The full listing, returned exactly and free of pictures, is the expected answer.

*SUPPLIED MATERIAL*:
========================

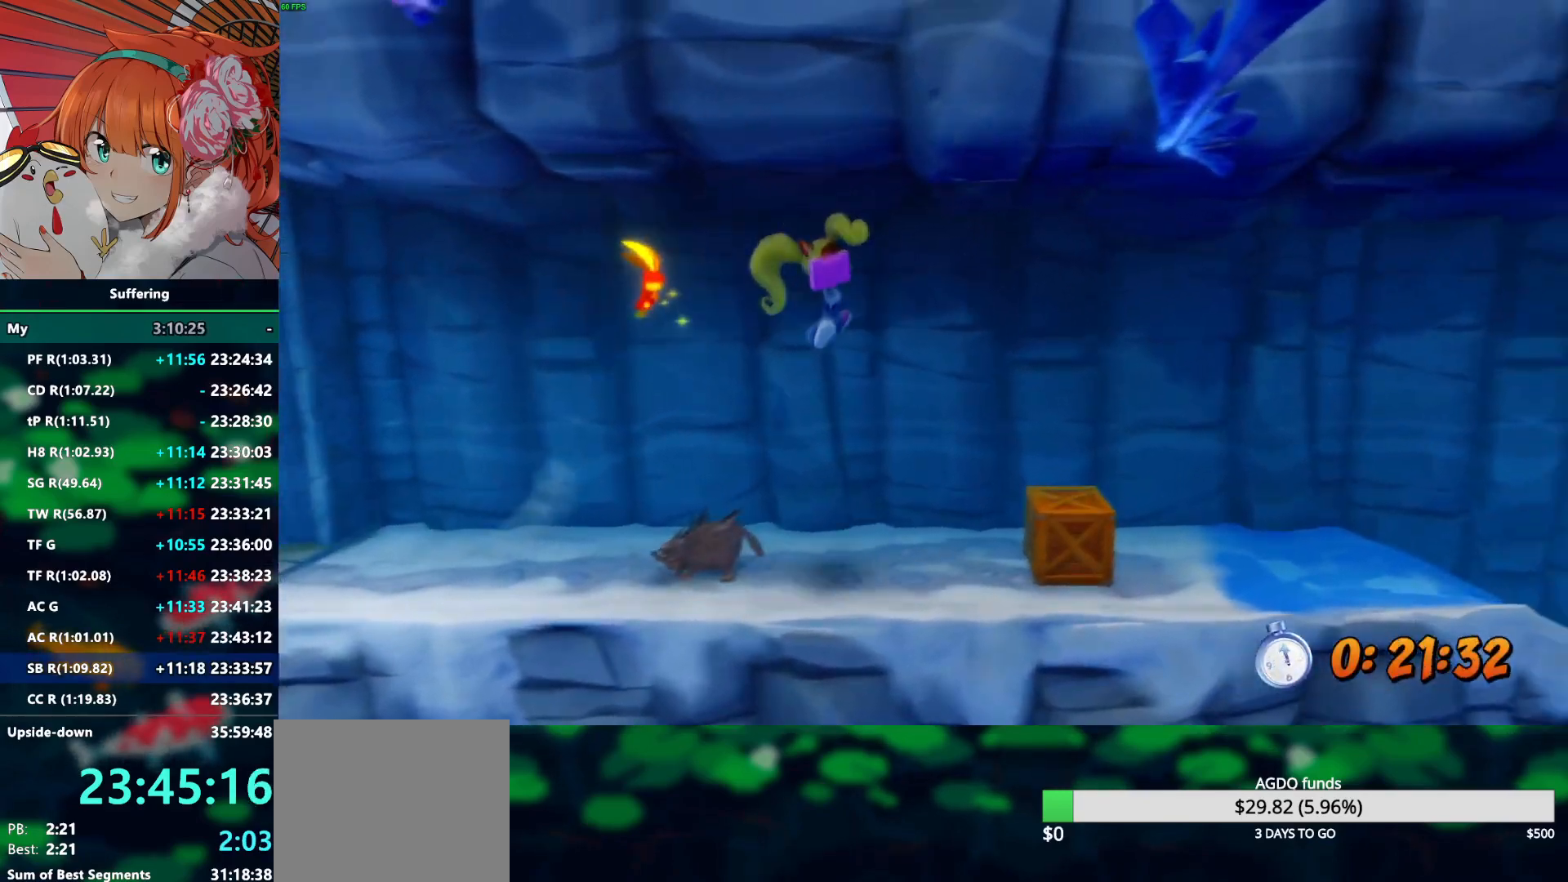
{"dt_ms": 500, "buttons": ["SQUARE", "R2"], "left_stick": "right", "right_stick": "center"}
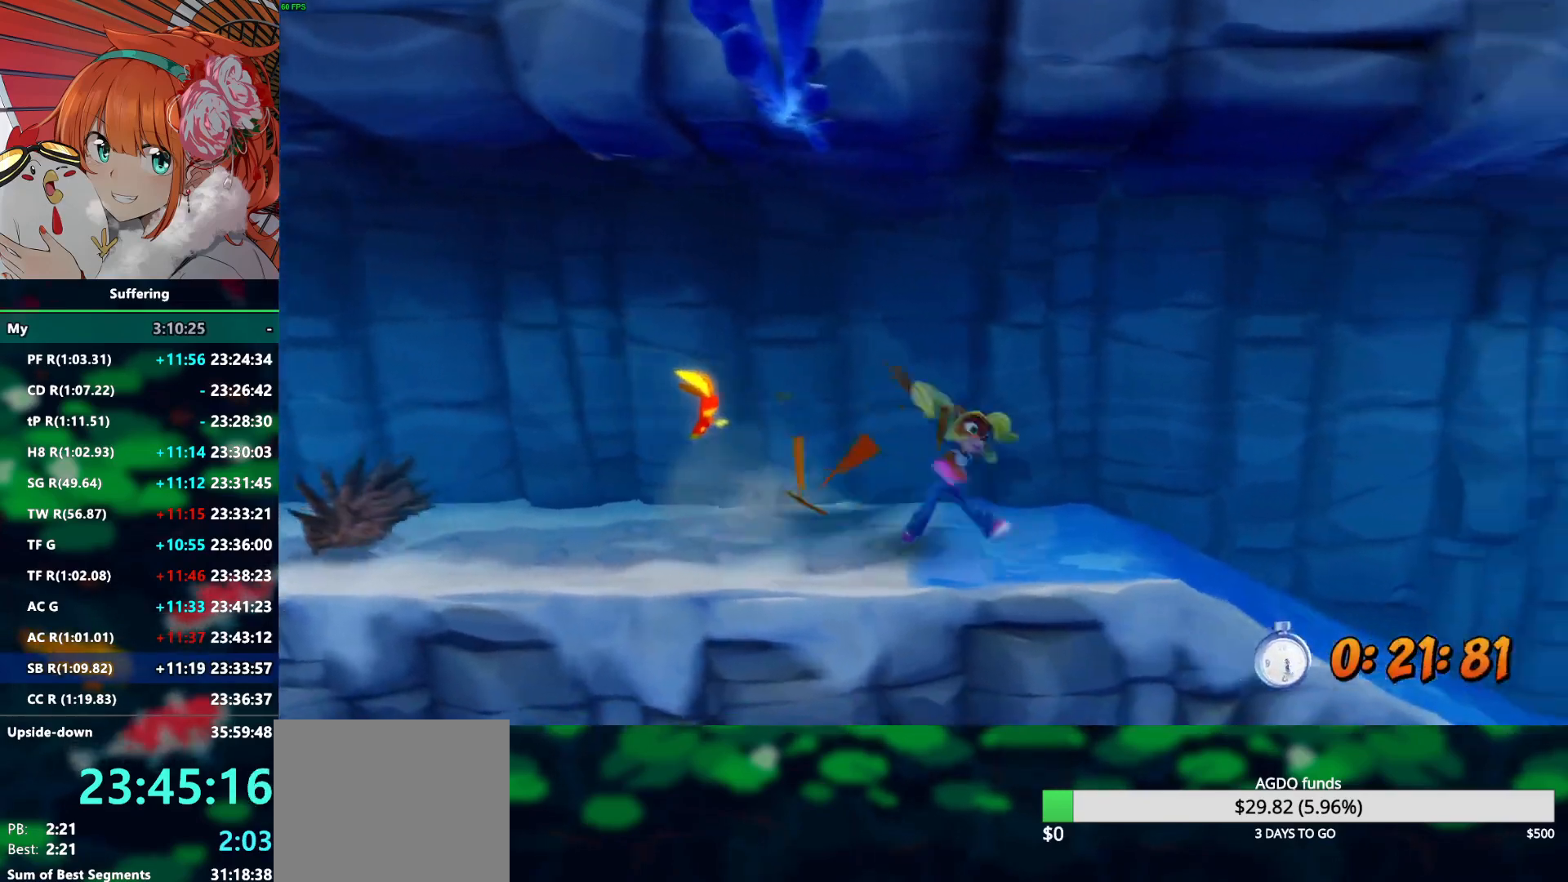
{"dt_ms": 500, "buttons": ["R2"], "left_stick": "right", "right_stick": "center", "events": [[117, "SQUARE", "up"]]}
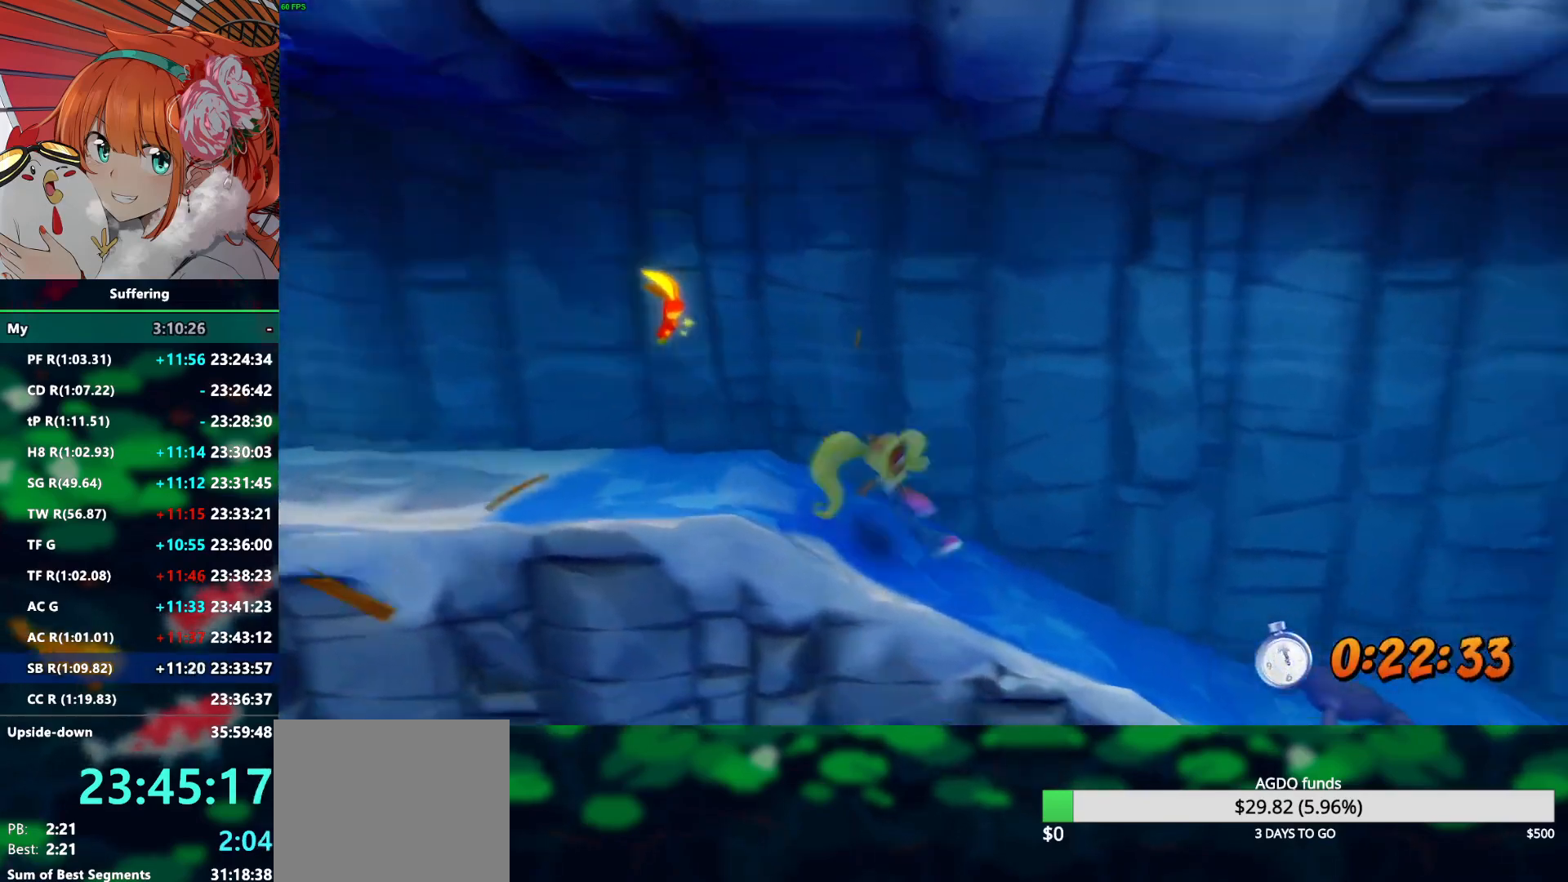
{"dt_ms": 1000, "buttons": ["R2"], "left_stick": "right", "right_stick": "center"}
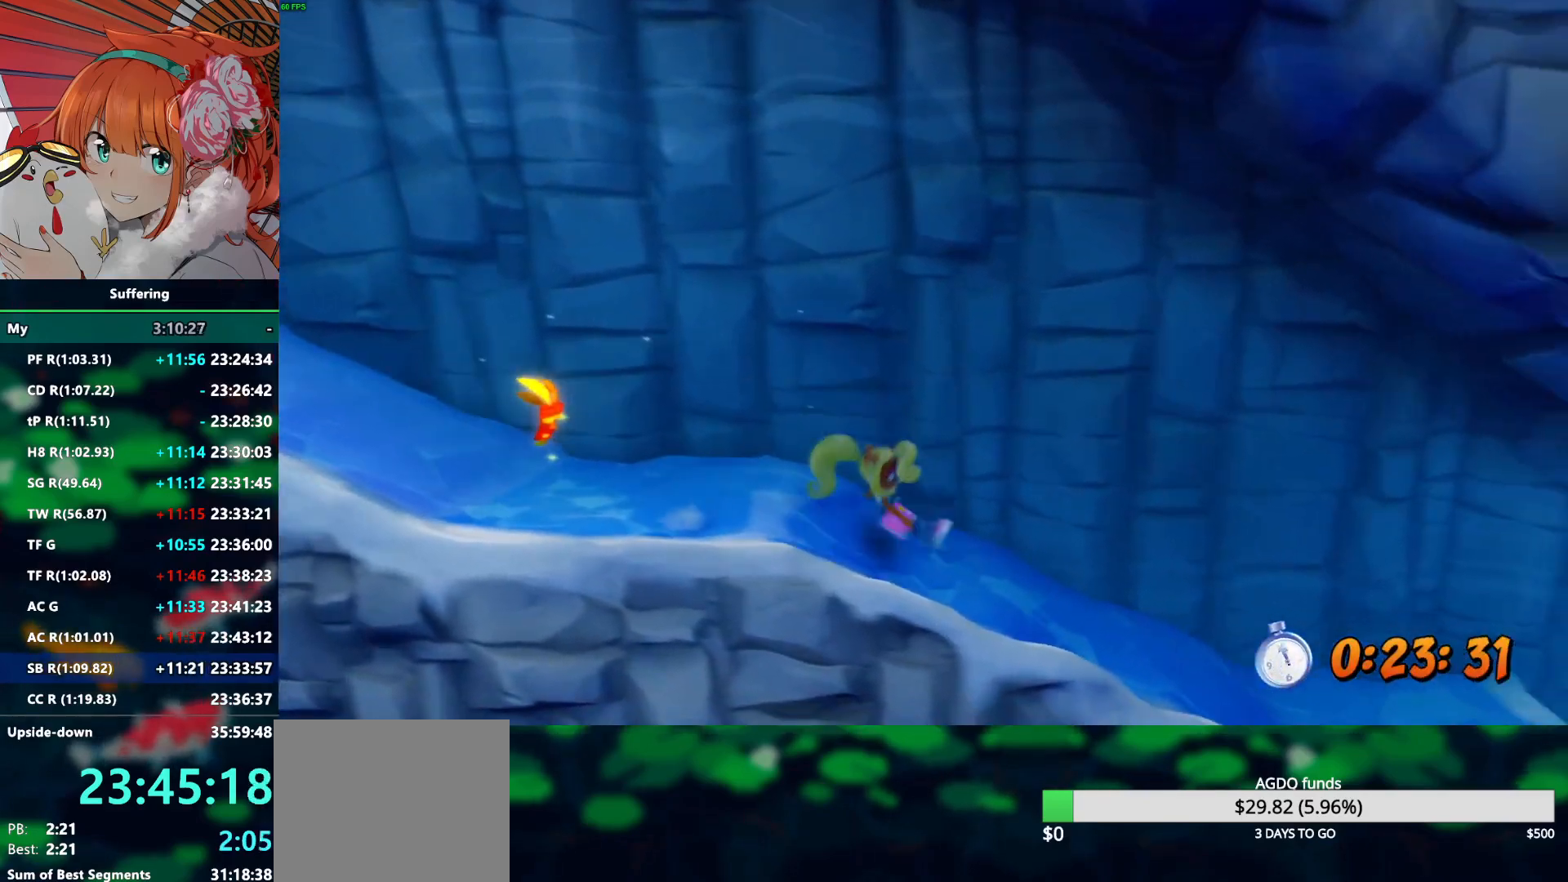
{"dt_ms": 500, "buttons": ["R2"], "left_stick": "right", "right_stick": "center", "events": []}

========================

*ANSWER BOX*:
{"dt_ms": 500, "buttons": ["SQUARE", "R2"], "left_stick": "right", "right_stick": "center"}
{"dt_ms": 500, "buttons": ["R2"], "left_stick": "right", "right_stick": "center", "events": [[117, "SQUARE", "up"]]}
{"dt_ms": 1000, "buttons": ["R2"], "left_stick": "right", "right_stick": "center"}
{"dt_ms": 500, "buttons": ["R2"], "left_stick": "right", "right_stick": "center", "events": []}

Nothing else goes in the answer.